◆ **SECÇÃO DO DOCUMENTO**:
--------------------------------

Nesta visão, o mercado não se move pelo cuidado de que todos participem nos processos de governo e poder. Uma orientação para o lucro opõe-se a uma que se guia pelo ideal do governo para o povo e com o povo. O Estado pode e deve atuar no sentido de proteger, através de várias formas de regulação, a liberdade de informação, a sua qualidade e o exercício livre do jornalismo.

Muitos defensores desta perspetiva não recusam que a indústria e o mercado tenham um papel nos processos de comunicação da sociedade, mas certamente a tendência é para rejeitar que o mercado possa definir a prática de uma qualquer atividade. Entendem que a definição de uma prática profissional, neste caso o jornalismo, é ditada pelo desempenho de um conjunto de competências de conhecimento, técnicas e de enquadramento moral que contribuam para o melhoria e elevação da vida pública, uma vida comum que seja possível compartir com os cidadãos.

Que o jornalismo não esteja orientado para o bem comum seria um resultado da lógica mercantil, em especial quando esta é desregulada.

Há muito que alertam para a circunstância de que o jornalismo enquanto prática tem vindo a ser seriamente ameaçado pelos media, pela concentração dos grupos económicos e pelos fins comerciais e ainda, segundo os mais críticos, por um público descrente na imprensa, num clima político que afasta os cidadãos e outros problemas radicados na própria cultura profissional da imprensa. 

Clama-se pela intervenção pública do Estado, dos grupos de cidadãos e dos cidadãos individualmente para corrigir os efeitos nefastos associados à excessiva tendência comercial que os media podem adotar. Quando tal exortação é feita, logo se volve objeto de reparo do liberalismo económico sob o argumento – muitas vezes certeiro e ainda mais vezes interesseiro – do perigo que a interferência estatal pode significar para a independência dos media e da autonomia do jornalismo. Isto em circunstâncias de fraqueza dos media comerciais e do mercado dos media. 

Veja-se agora aquilo que foi designado como uma terceira forma de abordar o jornalismo, surgida no contexto da revolução digital. Não escapa a ninguém que, desde as duas últimas décadas do século XX, os media passaram por mudanças decisivas quer na sua economia, quer enquanto tecnologias, quer ainda como instituições. Estas transformações, pelo menos nos países com regimes democrático-liberais, integram uma constelação de consequências ocorridas na comunicação pública, cuja origem reside no facto de a comunicação se ter tornado crescentemente matéria dos interesses privados do mercado, de forma cada vez mais intensa e uniforme. 

A viragem neoliberal, na qual o chamado mercado livre apareceu como Deus ex machina que se apoderou da gestão dos media, entrosou-se com as transformações possibilitadas pelas tecnologias digitais, satélites e computadores. Os arautos do liberalismo rejubilaram. O padrão da comunicação modificou-se, o sistema produtivo e de receção da comunicação pública segmentou-se em múltiplos fluxos, tudo afetando: o mundo dos livros, dos jornais, das revistas, do grande público. Consequentemente o regime dos media sofreu alterações substanciais e o jornalismo desorganizou-se, pondo em causa a possibilidade de uma esfera de conversação comum.

--------------------------------

Itens de um conjunto de dados:
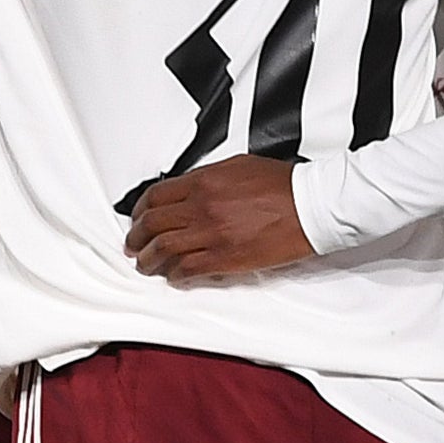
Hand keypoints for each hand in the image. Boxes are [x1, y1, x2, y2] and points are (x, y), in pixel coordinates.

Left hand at [124, 155, 312, 281]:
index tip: (138, 218)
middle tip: (133, 244)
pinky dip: (174, 275)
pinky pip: (187, 269)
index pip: (156, 196)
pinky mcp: (224, 258)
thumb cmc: (282, 186)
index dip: (140, 211)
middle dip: (137, 237)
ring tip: (146, 264)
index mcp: (204, 181)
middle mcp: (202, 206)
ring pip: (163, 249)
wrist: (309, 206)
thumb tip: (190, 189)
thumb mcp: (238, 166)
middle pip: (152, 224)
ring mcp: (211, 233)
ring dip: (148, 259)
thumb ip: (209, 177)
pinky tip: (174, 276)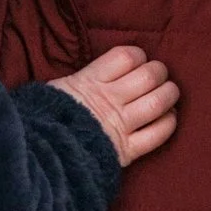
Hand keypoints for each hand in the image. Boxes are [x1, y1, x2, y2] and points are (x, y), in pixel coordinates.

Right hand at [48, 46, 179, 166]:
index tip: (139, 61)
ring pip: (157, 102)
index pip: (126, 56)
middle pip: (148, 76)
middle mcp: (109, 100)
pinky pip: (158, 134)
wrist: (40, 155)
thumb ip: (84, 78)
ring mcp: (120, 125)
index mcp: (90, 81)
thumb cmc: (47, 118)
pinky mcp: (127, 150)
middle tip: (158, 76)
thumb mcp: (60, 88)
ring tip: (169, 93)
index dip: (139, 56)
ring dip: (169, 94)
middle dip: (159, 72)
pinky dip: (168, 123)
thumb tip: (104, 69)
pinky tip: (169, 117)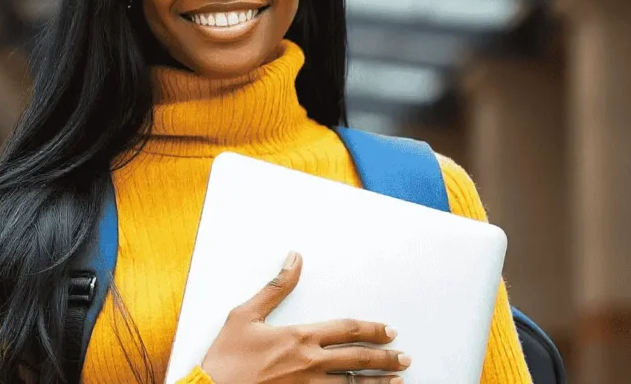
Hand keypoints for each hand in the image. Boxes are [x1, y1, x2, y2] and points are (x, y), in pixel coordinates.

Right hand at [200, 252, 410, 383]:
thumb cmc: (226, 356)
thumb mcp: (245, 315)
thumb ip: (275, 288)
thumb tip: (294, 259)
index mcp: (300, 336)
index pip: (348, 330)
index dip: (372, 330)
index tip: (389, 331)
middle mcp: (310, 362)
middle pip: (358, 359)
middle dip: (385, 357)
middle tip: (404, 356)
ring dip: (379, 383)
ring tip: (398, 380)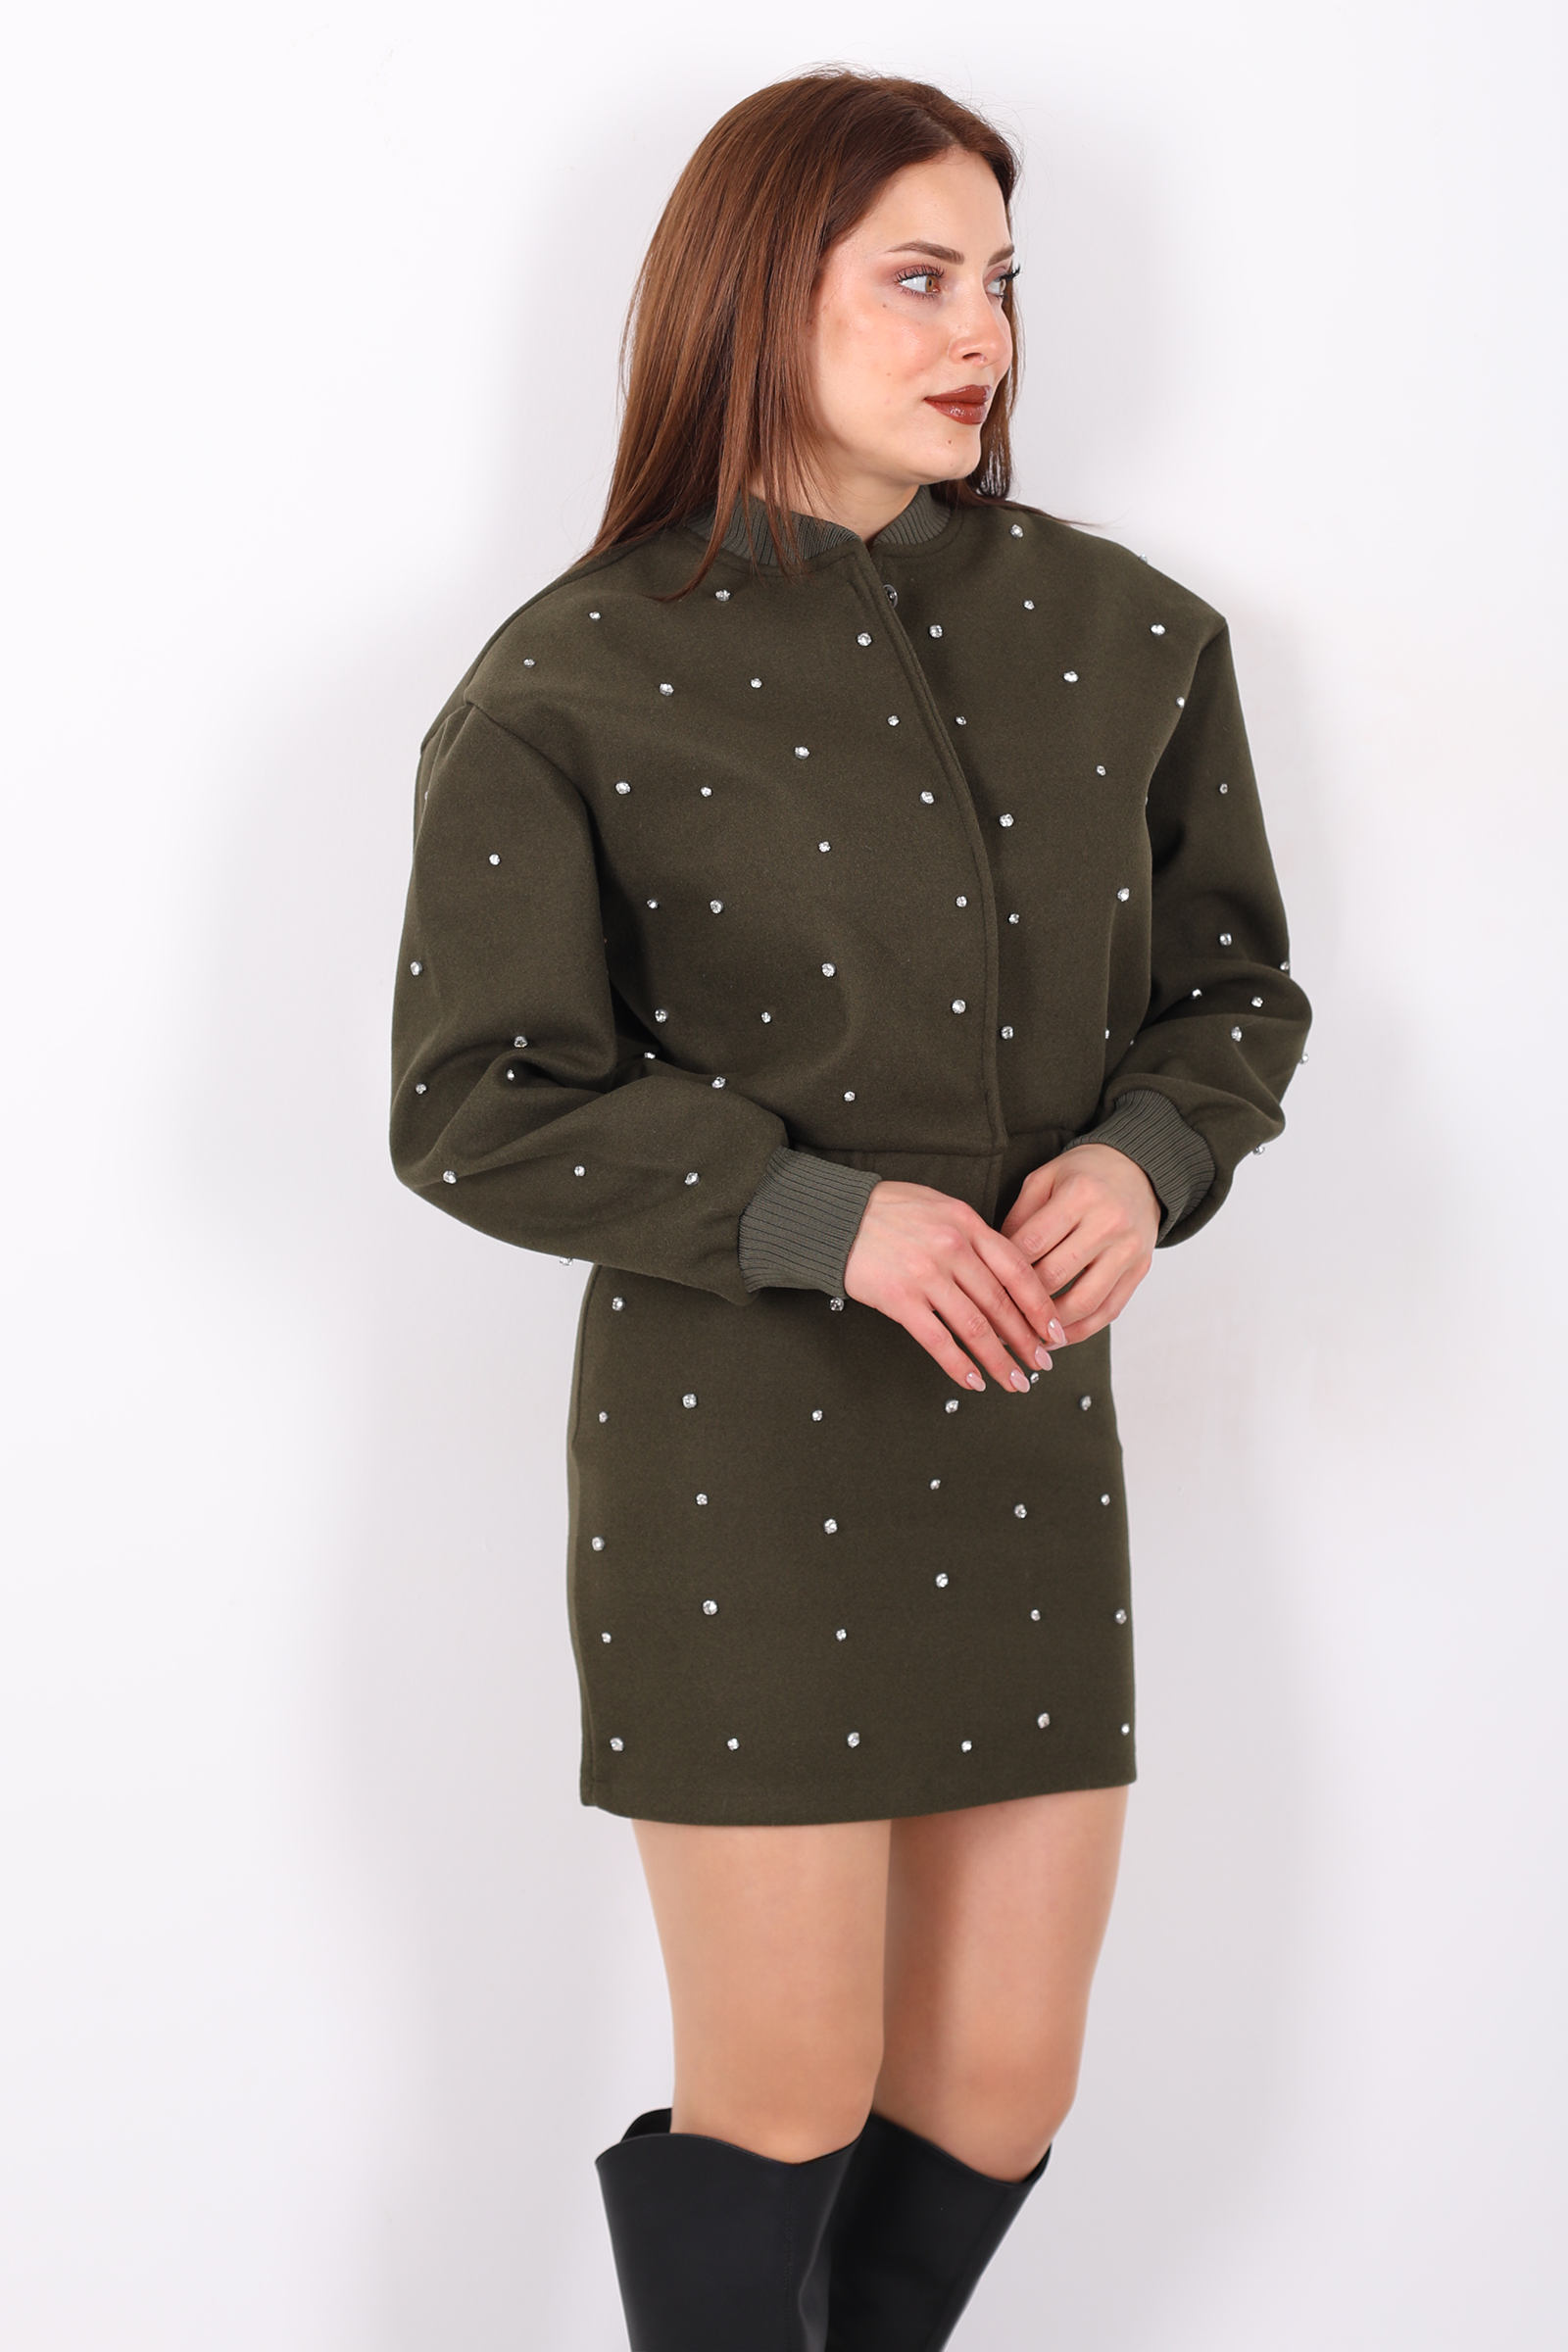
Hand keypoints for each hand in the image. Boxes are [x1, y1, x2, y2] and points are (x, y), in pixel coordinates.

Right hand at [841, 1180, 1069, 1393]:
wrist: (836, 1217)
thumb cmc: (888, 1211)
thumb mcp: (940, 1208)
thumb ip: (973, 1237)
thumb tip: (1006, 1274)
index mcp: (967, 1225)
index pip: (1017, 1270)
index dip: (1040, 1306)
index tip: (1055, 1331)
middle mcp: (952, 1249)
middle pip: (1001, 1304)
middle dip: (1026, 1340)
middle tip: (1042, 1364)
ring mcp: (925, 1275)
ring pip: (975, 1327)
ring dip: (1000, 1360)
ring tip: (1015, 1381)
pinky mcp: (899, 1298)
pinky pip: (937, 1340)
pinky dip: (959, 1365)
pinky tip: (974, 1381)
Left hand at [997, 1144, 1159, 1343]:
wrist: (1138, 1171)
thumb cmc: (1084, 1175)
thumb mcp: (1044, 1179)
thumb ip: (1019, 1217)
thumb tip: (994, 1264)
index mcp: (1080, 1194)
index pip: (1031, 1244)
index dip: (1002, 1269)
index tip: (981, 1288)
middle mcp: (1109, 1223)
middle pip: (1055, 1276)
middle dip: (1020, 1301)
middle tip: (993, 1317)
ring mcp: (1128, 1250)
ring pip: (1083, 1302)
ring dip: (1050, 1326)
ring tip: (1023, 1336)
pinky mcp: (1139, 1270)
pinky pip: (1108, 1311)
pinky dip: (1080, 1330)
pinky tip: (1056, 1337)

--------------------------------

◆ **CONJUNTO DE TAREFAS**:
- A) Com base no texto sobre jornalismo e mercado, explique em uma a três frases o motivo pelo qual o liberalismo económico contesta os apelos à intervenção do Estado nos media.
- B) Responda às seguintes perguntas sobre o texto sobre jornalismo e mercado:
(i) Desde quando, segundo o texto, os media passaram por mudanças decisivas?
(ii) Com que transformações tecnológicas se entrosou a viragem neoliberal?
(iii) Segundo os defensores da perspetiva apresentada, o que dita a definição de uma prática profissional como o jornalismo?
- C) Retome o texto sobre jornalismo e mercado e continue-o a partir da última frase apresentada.

◆ **RESPOSTAS ÀS TAREFAS**:
- A) O liberalismo económico contesta esses apelos porque entende que a interferência estatal pode representar um perigo para a independência dos media e para a autonomia do jornalismo. O texto qualifica este argumento como muitas vezes certeiro e ainda mais vezes interesseiro.

- B)
(i) Desde as duas últimas décadas do século XX.
(ii) Com as transformações possibilitadas pelas tecnologias digitais, pelos satélites e pelos computadores.
(iii) O desempenho de um conjunto de competências de conhecimento, técnicas e de enquadramento moral que contribuam para a melhoria e elevação da vida pública.

- C)
Quem defende a importância do jornalismo para o sentido de comunidade considera que o que restou foram indivíduos – vistos como seres aquisitivos, eivados do utilitarismo meios/fins e com interesses – que interagem em bolhas informáticas onde estão somente os que remam para o mesmo lado. A noção de cidadãos de uma coletividade política portadora de uma memória partilhada perdeu fôlego e as condições para a liberdade política passaram a estar em perigo. 

Os sistemas políticos, incluindo os que eram considerados democráticos, abalados pelos efeitos do aumento das desigualdades acentuadas pela política neoliberal tecnocrática e pelas mudanças induzidas pela globalização económica e pela digitalização, começaram a observar crises graves e alterações significativas. Os mensageiros do liberalismo económico têm reafirmado o que imaginam ser as virtudes da troca mercantil, da inovação, do empreendedorismo e do merecimento dos que souberam esforçar-se e lutar por um lugar ao sol. Já os que advogam a segunda abordagem denunciam que as conceções da vida política foram confinadas à crença no mercado, à competição económica global, à retórica da meritocracia e ao individualismo.

Quem defende a importância do jornalismo para o sentido de comunidade considera que o que restou foram indivíduos. O jornalismo desorganizou-se, pondo em causa a possibilidade de uma esfera de conversação comum. 

É no contexto desta nova situação que os problemas que dilaceram o jornalismo devem ser pensados. O jornalismo está afetado pela conjuntura da transição do século XX para o século XXI de duas formas. 

Em primeiro lugar, o desenvolvimento da propalada sociedade da informação, em modo neoliberal, deu origem a um novo sistema de produção industrial de comunicação e cultura que transverteu profundamente os alicerces institucionais e organizacionais no qual o jornalismo estava estruturado. Sobreveio a crise da imprensa, as tentativas desesperadas e miméticas de adaptação aos novos formatos digitais de produção, circulação e receção. O grande público foi estilhaçado. O capitalismo digital e de plataforma passou a assediar, a cercar e a devorar os media tradicionais. O jornalismo foi arrastado para as indústrias do entretenimento, das telecomunicações e do digital. Desmoronaram-se as demarcações entre o que é uma organização jornalística ou uma redação noticiosa e o que são conteúdos, entretenimento, marketing e publicidade.

Em segundo lugar, a distinção entre jornalismo e conteúdos, entre facto e ficção – criações dos inícios da história da imprensa – foram desativadas. A vaga favorável à obsolescência das categorias fez o seu caminho impetuoso. Muitas vezes não se consegue perceber onde acaba o jornalismo e começam outras formas culturais ou de consumo. O jornalismo anda perdido num labirinto de propósitos, passou a ter um entendimento de si próprio impreciso, a sua missão e possibilidades estão agora sob um manto de desnorteio.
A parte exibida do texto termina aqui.